The purpose of the paper is to attack the problem of illegal coping and distribution of digital texts. Based on the registration-based mechanism, one reconstruction method and the corresponding overlapping measuring algorithms are presented in the paper. In the proposed method, at first, the protected digital texts are represented both in the aspects of physical structure and semantic content with different levels and different granularities; after that they are registered in the database; and then the web crawler surfs on the Internet automatically and periodically and returns the suspected digital texts; finally, by using the proposed overlapping measuring algorithms, the returned digital texts are compared with those saved in the database at semantic content level and physical structure level respectively. If the semantic similarity between two digital texts is smaller than the given threshold, the comparing process stops. So the efficiency is greatly improved.
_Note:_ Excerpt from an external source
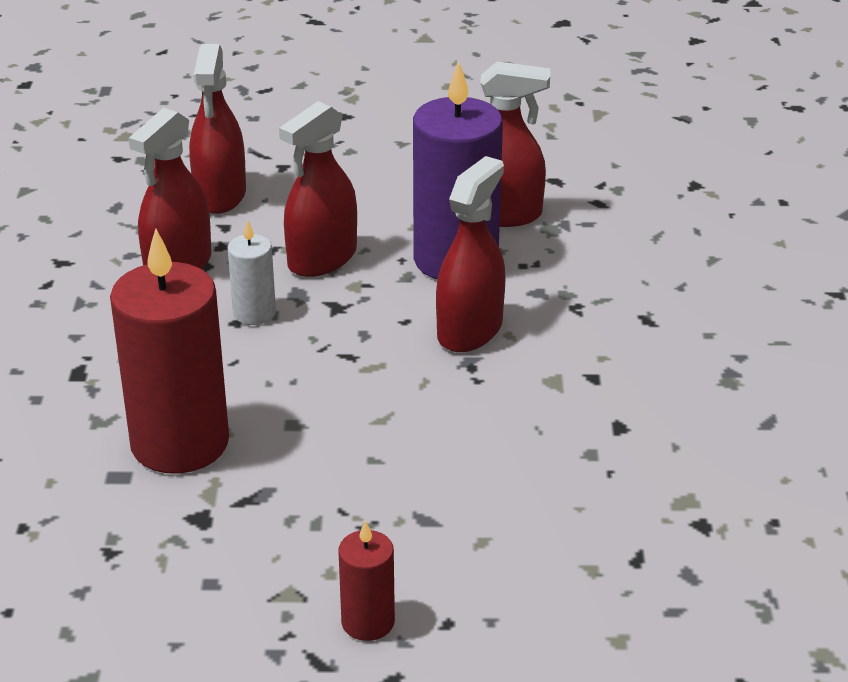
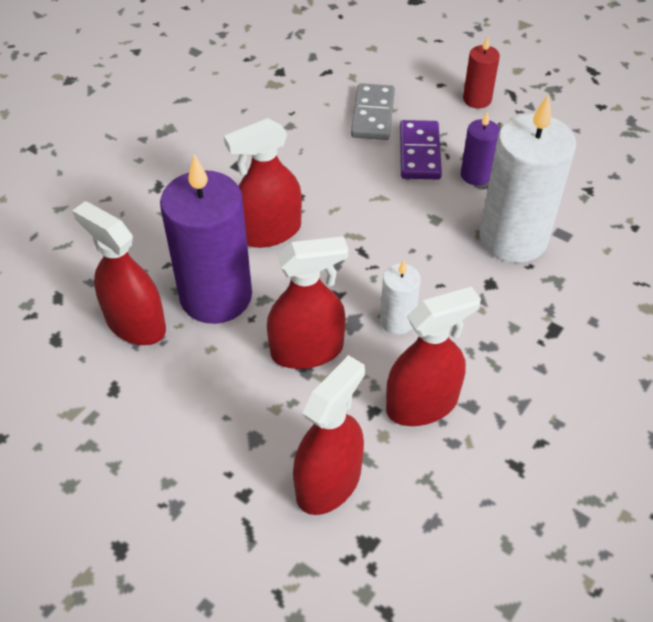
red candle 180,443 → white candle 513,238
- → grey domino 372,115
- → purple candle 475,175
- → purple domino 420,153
Because of the flexibility of the representing method and the overlapping measuring algorithms, the proposed method can discovery not only the whole illegal coping and distributing behaviors, such as equivalence replication, superset replication, and shift whole replication; but also the partial illegal coping and distributing behaviors, such as subset replication and shift partial replication. In the same time, it also possesses the good scaling ability to massive data. In order to examine the effectiveness of the algorithms, experiments have been done from five aspects. Results show that average precision of the algorithms is more than the sentence-based exhausting comparing method 3. 4%, the average running time of the algorithms is less than the sentence-based exhausting comparing method 40. 2%.